WHAT TO PRODUCE
Look through the data below, and copy each line that carries the word "pokutu".

#####

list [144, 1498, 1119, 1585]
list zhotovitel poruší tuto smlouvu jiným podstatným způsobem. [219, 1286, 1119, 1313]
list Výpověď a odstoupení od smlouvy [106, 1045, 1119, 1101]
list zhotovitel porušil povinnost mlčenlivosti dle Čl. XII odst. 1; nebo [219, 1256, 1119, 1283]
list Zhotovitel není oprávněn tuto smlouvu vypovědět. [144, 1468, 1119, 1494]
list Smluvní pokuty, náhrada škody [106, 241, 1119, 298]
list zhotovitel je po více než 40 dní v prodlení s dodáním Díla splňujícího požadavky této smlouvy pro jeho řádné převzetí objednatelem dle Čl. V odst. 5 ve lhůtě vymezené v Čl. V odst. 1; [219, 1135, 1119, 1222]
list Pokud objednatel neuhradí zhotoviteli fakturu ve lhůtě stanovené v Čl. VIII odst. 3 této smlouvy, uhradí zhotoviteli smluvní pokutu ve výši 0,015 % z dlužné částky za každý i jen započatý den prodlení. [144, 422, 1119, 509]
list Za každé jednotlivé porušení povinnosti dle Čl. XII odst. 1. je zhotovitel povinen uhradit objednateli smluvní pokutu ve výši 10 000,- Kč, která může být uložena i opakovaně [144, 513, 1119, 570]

#####

ANSWER BOX
list Pokud objednatel neuhradí zhotoviteli fakturu ve lhůtě stanovené v Čl. VIII odst. 3 této smlouvy, uhradí zhotoviteli smluvní pokutu ve výši 0,015 % z dlužné částky za každý i jen započatý den prodlení. [144, 422, 1119, 509]
list Za každé jednotlivé porušení povinnosti dle Čl. XII odst. 1. je zhotovitel povinen uhradit objednateli smluvní pokutu ve výši 10 000,- Kč, která může být uložena i opakovaně [144, 513, 1119, 570]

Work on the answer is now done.